B: why are you raging out and smashing up all the mailboxes you see?
A: no I'm not.
B: yes you are! I have seen it happen three times now!
A: oh yeah? well can you PROVE that your accusation is correct? check and mate!

or, if person A is at least willing to acknowledge the bare minimum reality about their actions, they can pretend to have a Good Reason™: "I'm smashing mailboxes because of ethics in journalism," let's say. and again, if person B objects, out comes "oh yeah, well PROVE that this isn't the fault of unethical journalism" and hey presto, the mailbox-smashing A has completely changed the subject to something other than their own actions, something that can be construed as the Real Problem™ and much more serious and demanding of discussion than a trivial matter of some smashed mailboxes.

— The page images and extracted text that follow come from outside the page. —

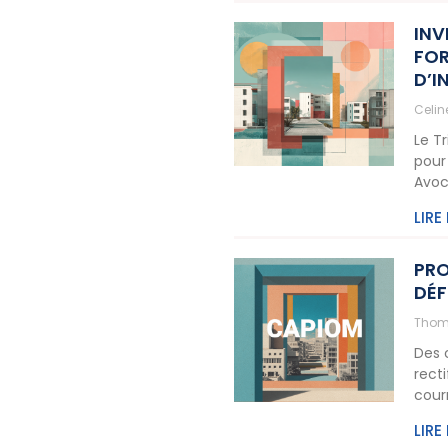
INV
FOR
D’I
Celi
Le T
pour
Avoc
LIRE
PRO
DÉF
Thom
Des 
rect
cour
LIRE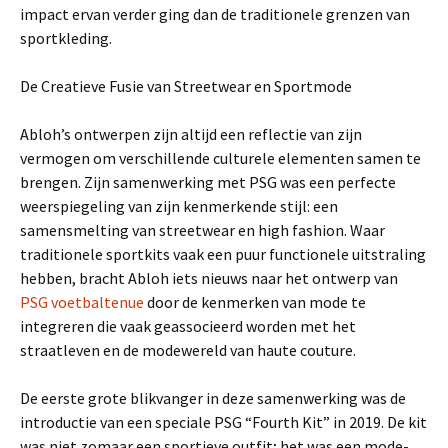
impact ervan verder ging dan de traditionele grenzen van
sportkleding.
De Creatieve Fusie van Streetwear en Sportmode
Abloh’s ontwerpen zijn altijd een reflectie van zijn
vermogen om verschillende culturele elementen samen te
brengen. Zijn samenwerking met PSG was een perfecte
weerspiegeling van zijn kenmerkende stijl: een
samensmelting van streetwear en high fashion. Waar
traditionele sportkits vaak een puur functionele uitstraling
hebben, bracht Abloh iets nieuws naar het ontwerp van
PSG voetbaltenue
door de kenmerken van mode te
integreren die vaak geassocieerd worden met het
straatleven en de modewereld van haute couture.
De eerste grote blikvanger in deze samenwerking was de
introductie van een speciale PSG “Fourth Kit” in 2019. De kit
was niet zomaar een sportieve outfit; het was een mode-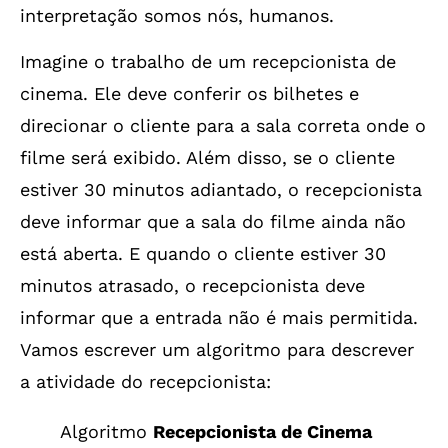
interpretação somos nós, humanos.
Imagine o trabalho de um recepcionista de
cinema. Ele deve conferir os bilhetes e
direcionar o cliente para a sala correta onde o
filme será exibido. Além disso, se o cliente
estiver 30 minutos adiantado, o recepcionista
deve informar que a sala do filme ainda não
está aberta. E quando o cliente estiver 30
minutos atrasado, o recepcionista deve
informar que a entrada não é mais permitida.
Vamos escrever um algoritmo para descrever
a atividade do recepcionista:
Algoritmo
Recepcionista de Cinema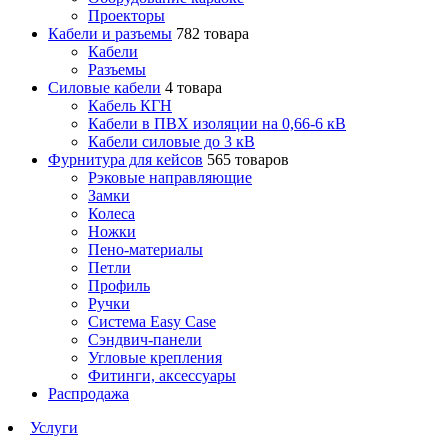
Проекторы
Кабели и разъемы
782 товара
Кабели
Разъемы
Силовые кабели
4 товара
Кабель КГН
Кабели в ПВХ изоляции на 0,66-6 кВ
Кабели силовые до 3 кВ
Фурнитура для кейсов
565 товаров
Рэковые направляющие
Замки
Колеса
Ножки
Пено-материалы
Петли
Профиль
Ручки
Система Easy Case
Сэндвич-панели
Угловые крепления
Фитинги, аксессуары
Распродажа
Услуги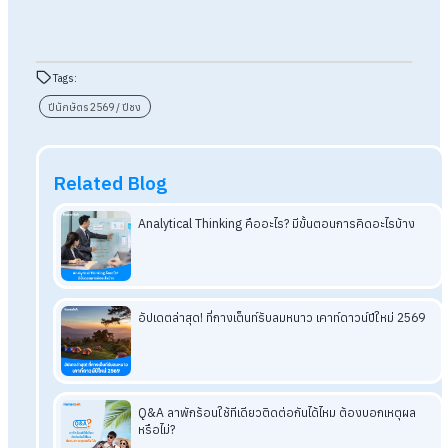
9. วัดทิพยวารีวิหาร กรุงเทพฯ
พิกัด: ซอยทิพย์วารี แขวงวังบูรพาภิรมย์ เขตพระนคร กรุงเทพฯ
เบอร์โทรศัพท์: 0 2222 5988
เฟซบุ๊ก:
วัดทิพยวารีวิหาร-กัมโล่วยี่ / 敕賜甘露禪寺
สรุป
ปีชง 2569 มีปีนักษัตรอะไรบ้าง? ต้
แก้ชงยังไง แก้ที่ไหน
โดยสรุปแล้ว ปีชง 2569 ได้แก่ ปีชวด (ชง 100%) พร้อมปีชงร่วมค
ปีมะเมีย ปีเถาะ และปีระกา ซึ่งตามความเชื่อจีน “ปีชง” หมายถึงการท
ดวงชะตาปะทะกับพลังประจำปี อาจเกิดทั้งเรื่องดีและเรื่องที่ต้องระ
คนส่วนใหญ่จึงนิยมไปทำพิธีแก้ชงเพื่อเสริมสิริมงคล โดยสามารถไ
ได้ตั้งแต่ต้นปีหรือหลังตรุษจีน พร้อมเตรียมของไหว้พื้นฐาน เช่น เท
แดง ธูป ส้ม ขนมมงคล และกระดาษไหว้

the central fallacy of this "rationalism" is that all actions must be seen as "rational" and motivated by exactly one intellectual "reason"—and conversely, a "rational" being has every right to ignore, and regard as meaningless, any actions of others that they can successfully assert are "irrational". the "rationalist" always acts on reason, everyone else is a stochastic mind-virus zombie acting irrationally, and that's "self-evident" because [insert requisite eugenicist blather here]. the whole game is deceitful from start to finish and yet it's the sort of deceit that the "rational" person desperately wants to believe is true, and so they refuse to see it as deceit.

they have faith in their infallible rationality. chew on that paradox a while.

~Chara of Pnictogen



A while ago (piecemeal) I came to the realization that there was something fundamentally sensible about astrology, especially from the standpoint of peoples who hadn't yet developed technological methods of keeping time. When the motions of celestial bodies were all the clockwork you had, of course you kept a meticulous watch on every observable detail of the heavens—looking for patterns and bases for predictions, the same way that scientists do when they're applying numerical analysis to any body of data collected over a span of time. Astrology began with empiricism; there's no other way it could have coalesced but through accumulated observations of what was actually going on up in the sky.

I believe that what I've just written there is perfectly sensible and logical—yet there's an entire community out there of "rationalist" and "skeptical" people, folks who assert their superior adherence to the methods of reason and science, who would take one look at that paragraph and say that I was speaking pure gibberish and obviously I had some missing brain cells &c. The mere appearance of the word "astrology" would have the same force as "thoughtcrime" or "oldthink" or some other 1984-style crime against discourse; the minds of the rationalists would simply refuse to treat with it, except in ridicule.

At best, you get attempts at "debunking" astrology that work largely by making false assumptions about the forces at work.